Filter the lines below, copying only those with the string "value".

··········

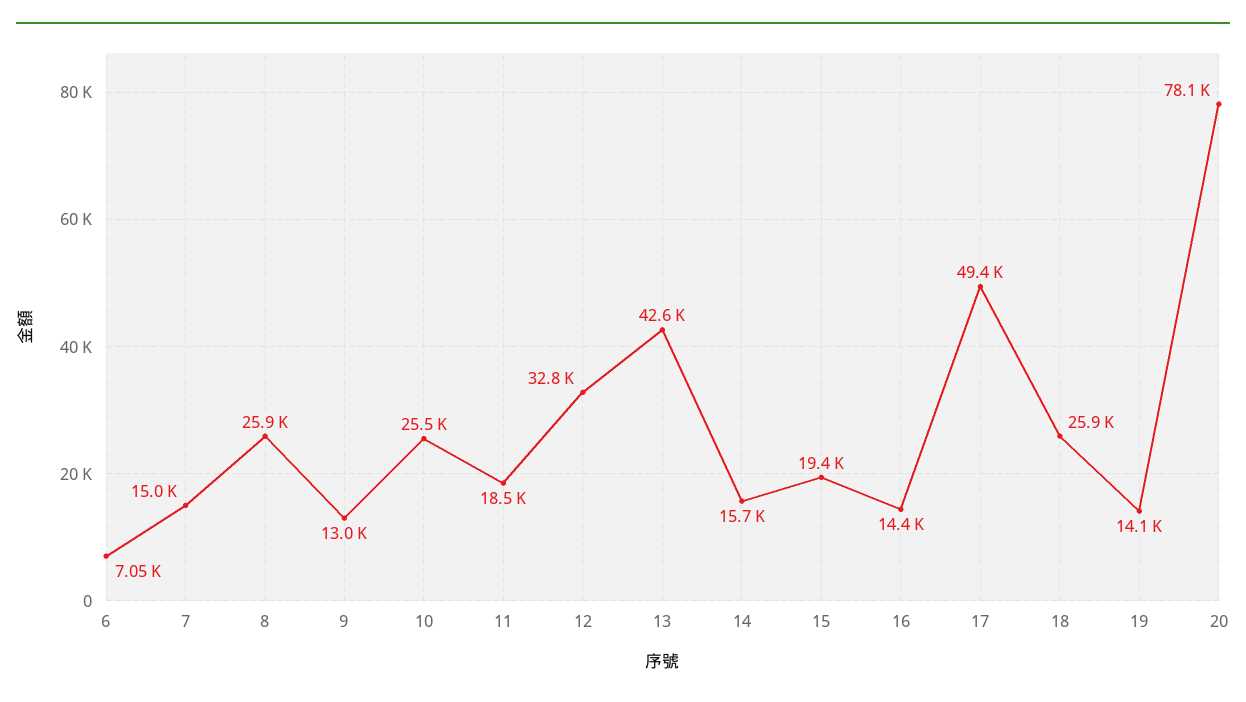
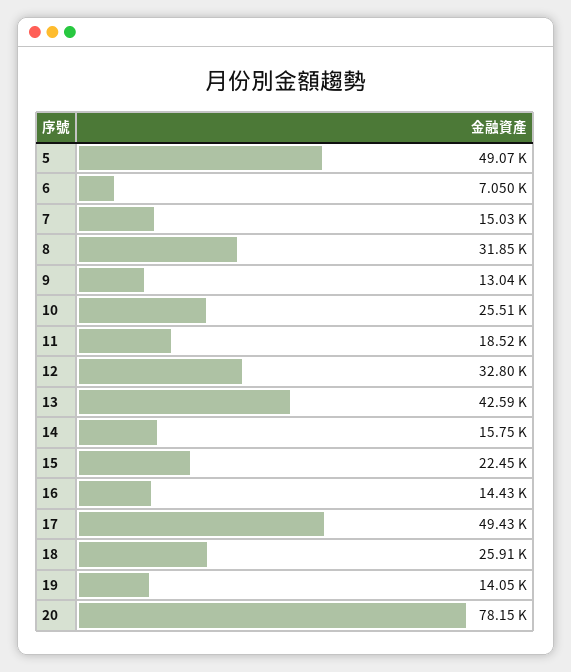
  {
    "6": 7050,
    "7": 15030,
-   "8": 25900,
+   "8": 31850,
    "9": 13040,
    "10": 25510,
    "11": 18520,
    "12": 32800,
    "13": 42590,
    "14": 15750,
-   "15": 19400,
+   "15": 22450,
    "16": 14430,
    "17": 49430,
    "18": 25910,
    "19": 14050,
-   "20": 78150
+   "20": 78150,
+   "5": 49070
  }

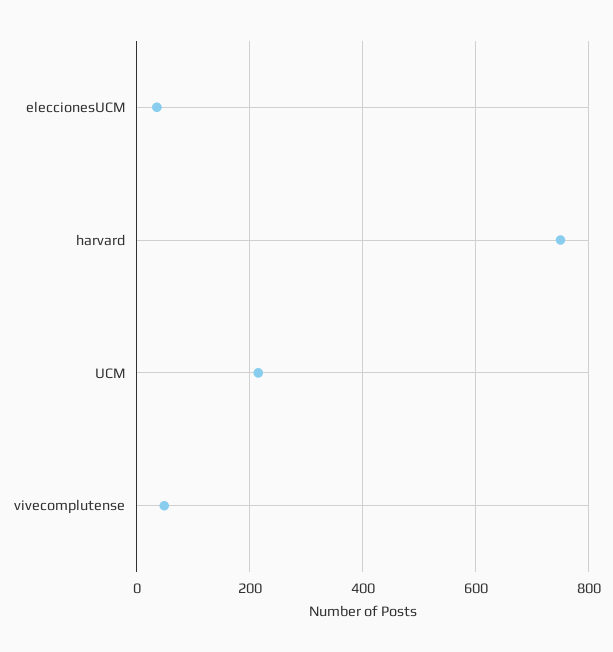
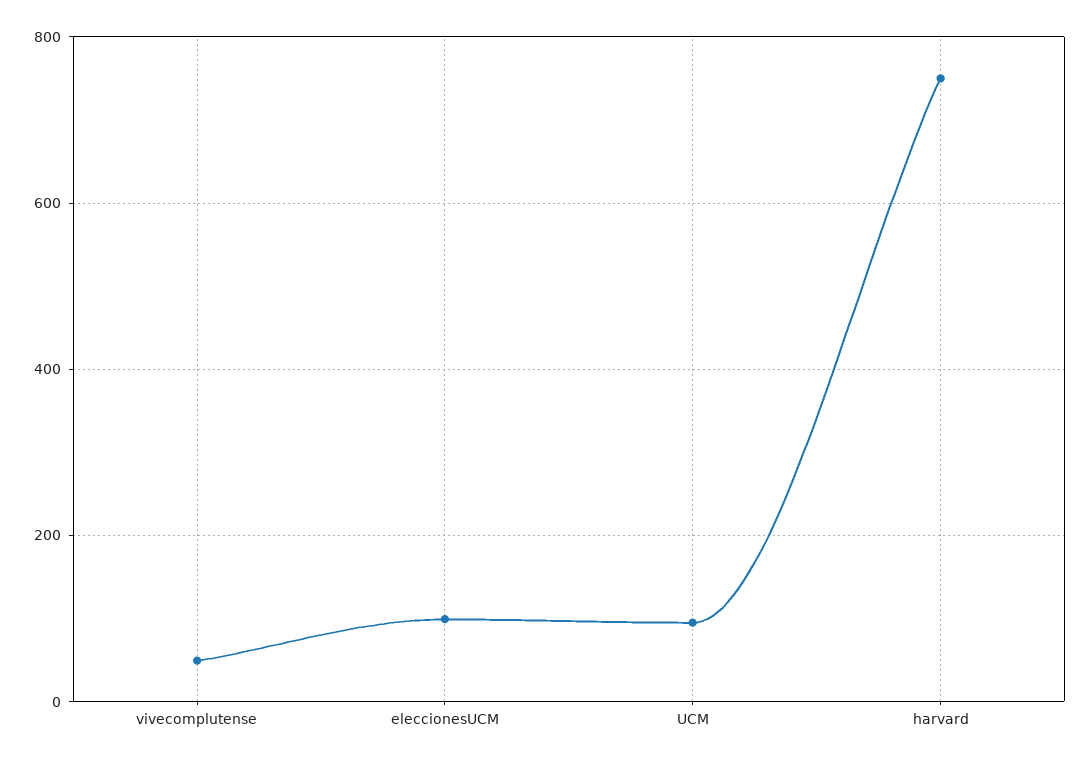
  {
-   "eleccionesUCM": 40,
+   "eleccionesUCM": 100,
    "harvard": 760,
-   "UCM": 220,
+   "UCM": 100,
    "vivecomplutense": 40
  }

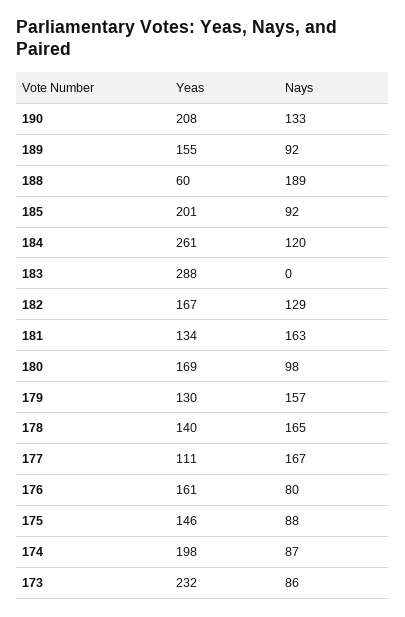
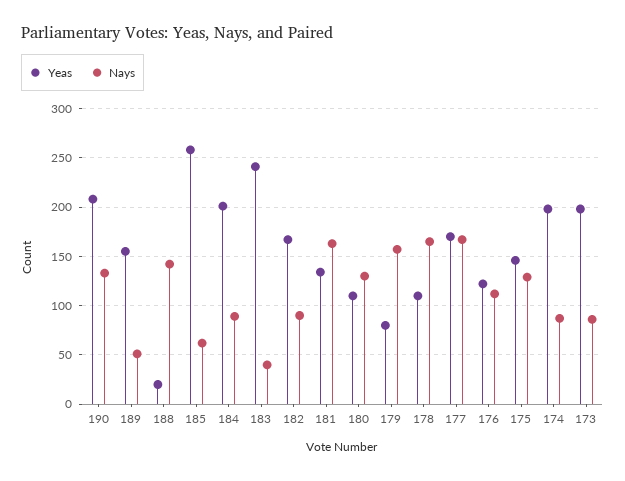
  {
    "Yeas": {
      "190": 208,
      "189": 155,
-     "188": 60,
+     "188": 20,
-     "185": 201,
+     "185": 260,
-     "184": 261,
+     "184": 200,
-     "183": 288,
+     "183": 240,
      "182": 167,
      "181": 134,
-     "180": 169,
+     "180": 110,
-     "179": 130,
+     "179": 80,
-     "178": 140,
+     "178": 110,
-     "177": 111,
+     "177": 170,
-     "176": 161,
+     "176": 120,
      "175": 146,
      "174": 198,
-     "173": 232
+     "173": 200
    },
    "Nays": {
      "190": 133,
-     "189": 92,
+     "189": 50,
-     "188": 189,
+     "188": 140,
-     "185": 92,
+     "185": 60,
-     "184": 120,
+     "184": 90,
-     "183": 0,
+     "183": 40,
-     "182": 129,
+     "182": 90,
      "181": 163,
-     "180": 98,
+     "180": 130,
      "179": 157,
      "178": 165,
      "177": 167,
-     "176": 80,
+     "176": 110,
-     "175": 88,
+     "175": 130,
      "174": 87,
      "173": 86
    }
  }

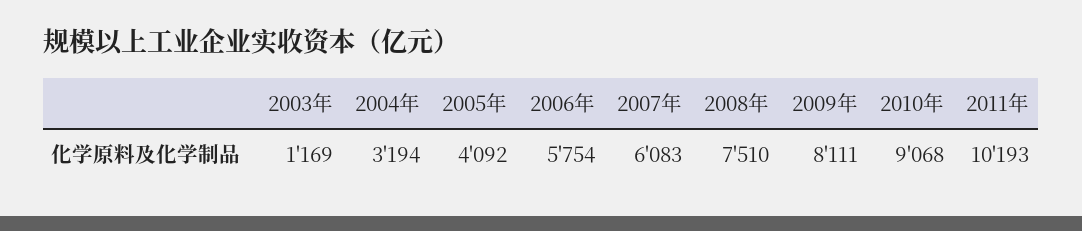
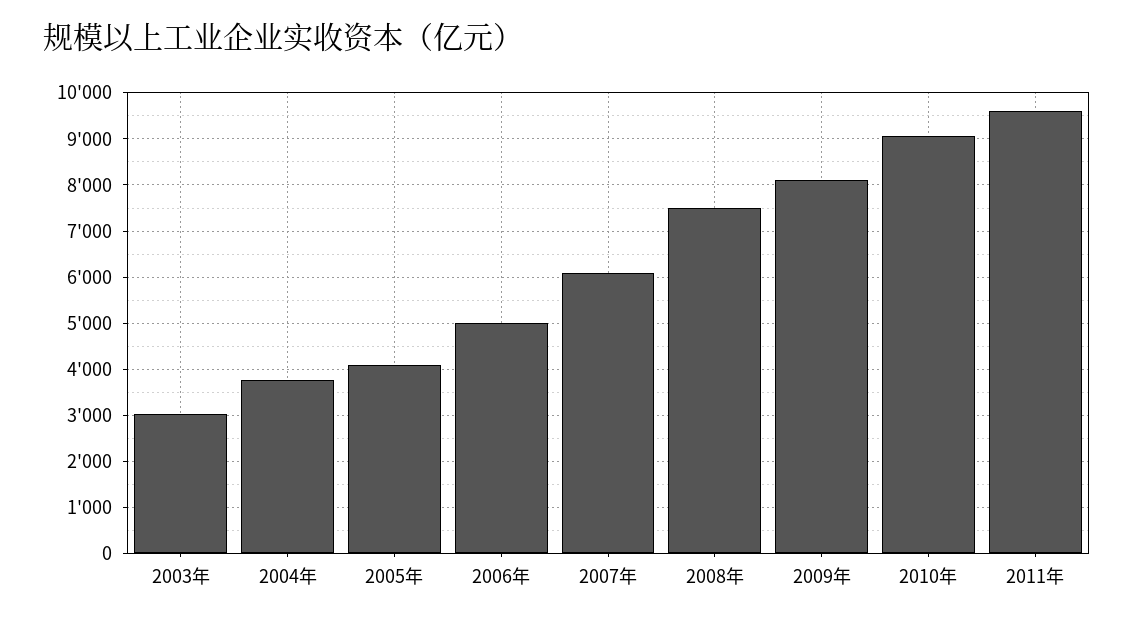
  {
-   "2003年": 1169,
+   "2003年": 3000,
-   "2004年": 3194,
+   "2004年": 3800,
    "2005年": 4092,
-   "2006年": 5754,
+   "2006年": 5000,
    "2007年": 6083,
    "2008年": 7510,
    "2009年": 8111,
    "2010年": 9068,
-   "2011年": 10193
+   "2011年": 9600
  }

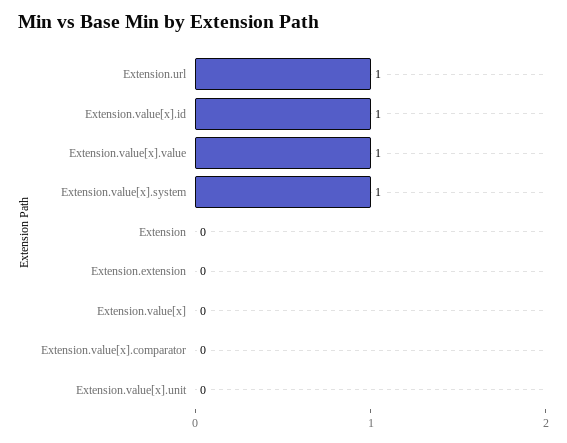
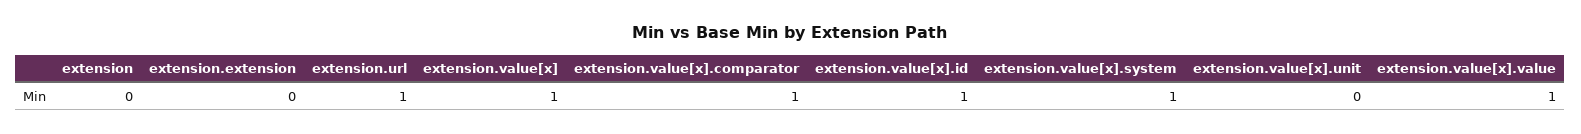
  {
    "Extension.url": 1,
    "Extension.value[x].id": 1,
    "Extension.value[x].value": 1,
    "Extension.value[x].system": 1,
    "Extension": 0,
    "Extension.extension": 0,
-   "Extension.value[x]": 0,
+   "Extension.value[x]": 1,
-   "Extension.value[x].comparator": 0,
+   "Extension.value[x].comparator": 1,
    "Extension.value[x].unit": 0
  }

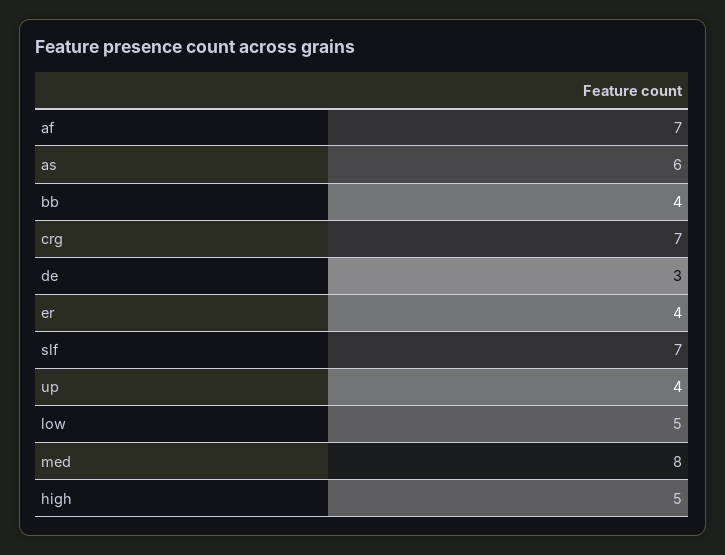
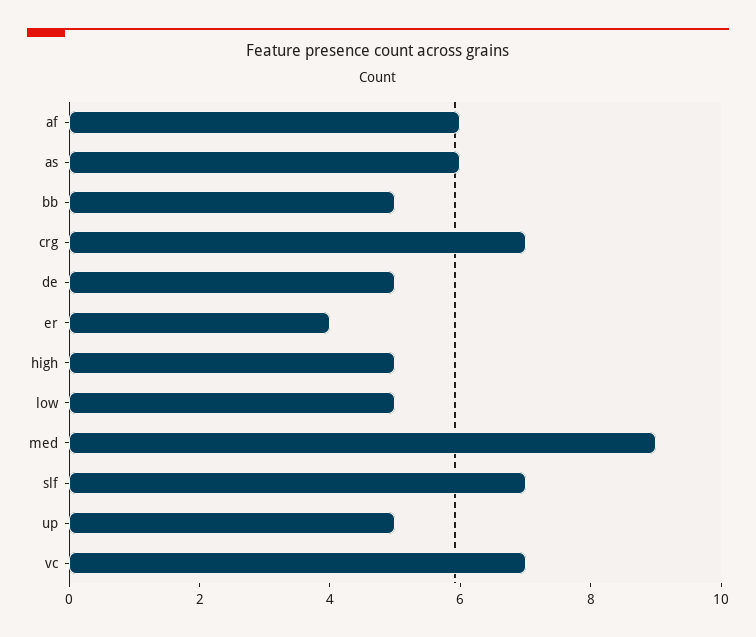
  {
-   "af": 7,
+   "af": 6,
    "as": 6,
-   "bb": 4,
+   "bb": 5,
    "crg": 7,
-   "de": 3,
+   "de": 5,
    "er": 4,
    "slf": 7,
-   "up": 4,
+   "up": 5,
    "low": 5,
-   "med": 8,
+   "med": 9,
-   "high": 5
+   "high": 5,
+   "vc": 7
  }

··········

- TASK RESULT -
    "Extension.value[x].id": 1,
    "Extension.value[x].value": 1,
    "Extension.value[x].system": 1,
-   "Extension.value[x]": 0,
+   "Extension.value[x]": 1,
-   "Extension.value[x].comparator": 0,
+   "Extension.value[x].comparator": 1,
    "Extension.value[x].unit": 0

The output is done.